The ending… is a new beginning (and I’m mad)
Again, the way the mystery is solved seems a bit… quick. The Doctor talking very fast for 66 seconds, going out on a limb and following a hunch and using the magic words and relieving the soldier only for it to fall to dust… like, what, that’s it? The show’s certainly got it in for anti-climactic survivals at the moment. And then, the Doctor saves everyone and draws stuff in the sand while letting Clara sleep. (He must have carried her out of the TARDIS to put here there. Old grump.)
“So you were pretending? To be heartless.”
“Would you like to think that about me? Would that make it easier? I didn’t know if I could save her. I couldn’t save Quell, I couldn’t save Moorhouse, there was a good chance that she’d die, too. At which point I would have just moved on to the next, and the next, until I’d beat it. Sometimes, the only choices you have are bad ones. But you still have to choose.”
“Do you love it?”
“I know it’s scary and difficult. But do you love being the man making the impossible choice?”
“Why would I?”
“Because it’s what you do. All day. Every day.”
“It’s my life.”
“It doesn’t have to be. Is it like…”
“You can’t tell if something’s an addiction until you’ve tried to give it up. Let me know how it goes.”
I am not thrilled with what the Doctor does being described as an addiction, because that seems like a cop-out. Sure, it’s an obsession, it’s what the Doctor does to run from everything else. We’ve never really learnt what’s driving the Doctor, but to describe it as an addiction does not seem to do it justice; because I think there’s a lot more history and convoluted emotions in there by now. Guilt. Duty. Not knowing what else to do. Loneliness.
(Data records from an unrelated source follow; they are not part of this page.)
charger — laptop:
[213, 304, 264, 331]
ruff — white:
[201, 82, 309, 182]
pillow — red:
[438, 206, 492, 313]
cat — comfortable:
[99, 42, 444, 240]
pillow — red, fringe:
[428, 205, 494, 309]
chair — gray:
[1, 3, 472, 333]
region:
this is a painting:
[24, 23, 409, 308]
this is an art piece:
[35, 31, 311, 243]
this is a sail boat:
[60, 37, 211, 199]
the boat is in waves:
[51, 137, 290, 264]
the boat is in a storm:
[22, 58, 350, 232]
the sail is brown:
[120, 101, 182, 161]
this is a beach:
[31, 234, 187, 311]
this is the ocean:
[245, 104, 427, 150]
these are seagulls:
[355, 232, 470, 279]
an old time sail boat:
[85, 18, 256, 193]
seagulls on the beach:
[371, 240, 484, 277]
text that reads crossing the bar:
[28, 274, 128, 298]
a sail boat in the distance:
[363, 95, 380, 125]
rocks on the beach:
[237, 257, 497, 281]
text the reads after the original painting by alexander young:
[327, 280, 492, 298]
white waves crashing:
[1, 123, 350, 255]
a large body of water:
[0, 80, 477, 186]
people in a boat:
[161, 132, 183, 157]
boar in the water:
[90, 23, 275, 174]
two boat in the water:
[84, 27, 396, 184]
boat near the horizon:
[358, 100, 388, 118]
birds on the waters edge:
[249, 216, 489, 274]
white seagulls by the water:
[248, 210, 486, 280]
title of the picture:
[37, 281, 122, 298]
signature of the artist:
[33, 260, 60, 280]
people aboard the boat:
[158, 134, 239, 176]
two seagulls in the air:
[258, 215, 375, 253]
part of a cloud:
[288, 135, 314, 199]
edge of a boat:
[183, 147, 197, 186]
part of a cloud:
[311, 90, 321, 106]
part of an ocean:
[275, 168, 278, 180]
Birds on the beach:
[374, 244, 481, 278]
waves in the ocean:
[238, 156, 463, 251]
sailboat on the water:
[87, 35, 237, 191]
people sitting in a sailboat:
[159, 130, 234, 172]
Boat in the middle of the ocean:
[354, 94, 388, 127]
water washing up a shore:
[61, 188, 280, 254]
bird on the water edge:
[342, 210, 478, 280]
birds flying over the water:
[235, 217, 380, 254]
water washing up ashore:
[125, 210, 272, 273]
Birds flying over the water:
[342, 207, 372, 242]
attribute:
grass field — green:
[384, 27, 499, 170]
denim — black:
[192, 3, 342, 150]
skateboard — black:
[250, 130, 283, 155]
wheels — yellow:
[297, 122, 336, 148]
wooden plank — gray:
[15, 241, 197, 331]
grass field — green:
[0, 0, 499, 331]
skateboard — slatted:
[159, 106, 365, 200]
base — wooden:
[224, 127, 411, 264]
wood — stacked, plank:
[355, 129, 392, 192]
Sure, those are all feelings that have driven people into addictions; and I’m not trying to say that addictive states are something to be dismissed. Sherlock describes John as “addicted to a certain lifestyle,” but John Watson is not a 2,000-year-old alien with a radically different consciousness. This is where describing and narrating Science Fiction in human language reaches its limits, I think.
As much as I don’t like that the Doctor is being let off the hook this easily and this soon, this episode was an excellent exploration of character, his mental state, and of companions dealing with this. Well, up to a point. I mean, Perkins declines travelling with him because he’s seen what he saw, and he… doesn’t want to be changed like that. Like Clara has been. Hello.
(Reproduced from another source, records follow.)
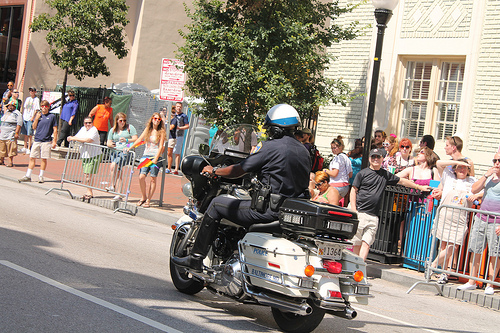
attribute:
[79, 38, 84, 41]
leaves — green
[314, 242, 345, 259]
plate — license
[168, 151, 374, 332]
motorcycle — white and black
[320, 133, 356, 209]
girl — young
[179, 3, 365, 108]
leaves — green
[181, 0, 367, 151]
tree — planted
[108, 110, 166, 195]
women — standing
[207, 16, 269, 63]
leaves — green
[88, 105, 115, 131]
tee shirt — orange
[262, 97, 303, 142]
helmet — blue , white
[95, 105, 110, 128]
shirt — orange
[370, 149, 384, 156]
cap — black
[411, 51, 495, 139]
windows — white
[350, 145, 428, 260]
man — leaning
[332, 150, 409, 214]
shirt — black, tee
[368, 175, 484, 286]
rail — guard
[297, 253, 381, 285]
lights — red, yellow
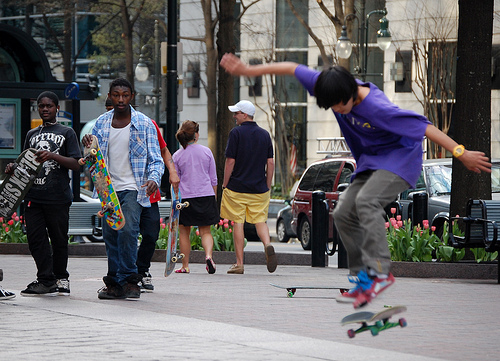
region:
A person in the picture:
[16, 79, 83, 297]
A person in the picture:
[80, 71, 166, 306]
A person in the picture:
[164, 101, 221, 276]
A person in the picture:
[216, 95, 286, 282]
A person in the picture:
[214, 40, 497, 331]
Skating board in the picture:
[337, 303, 421, 346]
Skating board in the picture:
[261, 275, 371, 307]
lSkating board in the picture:
[163, 177, 190, 284]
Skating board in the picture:
[79, 129, 126, 241]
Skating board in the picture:
[0, 127, 49, 237]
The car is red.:
[285, 143, 399, 254]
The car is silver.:
[388, 150, 499, 248]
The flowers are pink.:
[378, 199, 448, 256]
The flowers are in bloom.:
[378, 200, 488, 264]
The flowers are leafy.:
[380, 202, 497, 260]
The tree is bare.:
[403, 1, 458, 161]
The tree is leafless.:
[392, 0, 461, 159]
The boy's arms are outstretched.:
[217, 49, 497, 191]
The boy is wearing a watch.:
[222, 46, 494, 182]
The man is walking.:
[214, 95, 285, 280]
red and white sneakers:
[341, 271, 400, 306]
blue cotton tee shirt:
[292, 67, 434, 185]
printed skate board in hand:
[84, 133, 129, 231]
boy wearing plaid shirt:
[86, 81, 165, 296]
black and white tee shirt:
[22, 125, 80, 198]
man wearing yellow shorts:
[226, 98, 283, 272]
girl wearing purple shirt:
[171, 126, 219, 277]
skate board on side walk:
[276, 278, 348, 296]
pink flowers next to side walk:
[386, 209, 499, 266]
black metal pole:
[311, 188, 326, 268]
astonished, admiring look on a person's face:
[105, 81, 135, 116]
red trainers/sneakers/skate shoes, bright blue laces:
[335, 261, 403, 310]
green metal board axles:
[348, 312, 405, 338]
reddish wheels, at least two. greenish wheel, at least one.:
[342, 313, 413, 346]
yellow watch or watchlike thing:
[450, 141, 467, 159]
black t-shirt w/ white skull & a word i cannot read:
[24, 129, 69, 189]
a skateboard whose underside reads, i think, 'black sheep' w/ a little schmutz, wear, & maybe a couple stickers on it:
[0, 144, 50, 232]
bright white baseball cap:
[224, 94, 263, 118]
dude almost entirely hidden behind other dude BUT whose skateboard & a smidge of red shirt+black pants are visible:
[85, 80, 193, 305]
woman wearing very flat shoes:
[173, 257, 224, 278]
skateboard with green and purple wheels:
[326, 297, 425, 349]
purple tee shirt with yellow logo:
[285, 52, 441, 206]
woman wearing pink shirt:
[156, 103, 231, 285]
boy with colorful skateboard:
[73, 61, 178, 312]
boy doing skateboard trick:
[187, 37, 497, 342]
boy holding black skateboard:
[0, 75, 82, 324]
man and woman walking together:
[166, 86, 298, 286]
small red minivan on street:
[281, 130, 388, 269]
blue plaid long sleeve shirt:
[78, 101, 177, 213]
And then Clara just… “a wobble”?! That wasn’t just a wobble, that was a big fucking deal. And now, Clara lies to the Doctor, telling him that Danny’s fine with her continuing to travel on the TARDIS, and I just… what?! It’s one thing for Clara to forgive the Doctor in time, but this?? No, it’s not on. We go through this entire spiel of Clara being sad, but firm in her decision to leave, which is an adult decision that not a lot of companions get to make on Doctor Who. Lying to the Doctor, lying to Danny, throwing the promise that she made to him under the bus in the process. As though, suddenly, the metaphor of addiction and fix made it alright for Clara to not want to give this up. What?? For Christ’s sake, can’t these writers, for once, pull an emotional arc through to its logical (from a narrative standpoint) conclusion? This was creating drama for drama’s sake, and then retconning the audience’s emotions within one episode. If she’d said, look, I don’t know if I can do this, convince me, then I’d have been fine with that. But I hate being manipulated this obviously.
I’m happy at how happy he is, but… hang on. He could hear, couldn’t he? He knows she’s lying, doesn’t he? And yet, he takes what he can get, even if it is on borrowed time. That’s not healthy, either.
I really liked Foxes and her cover version of Queen’s Don’t Stop Me Now, by the way. Much more sooting than the last time we had music on Akhaten. Granted, music here was part of the background, not part of the story, but I still found it a lot more soothing and à propos.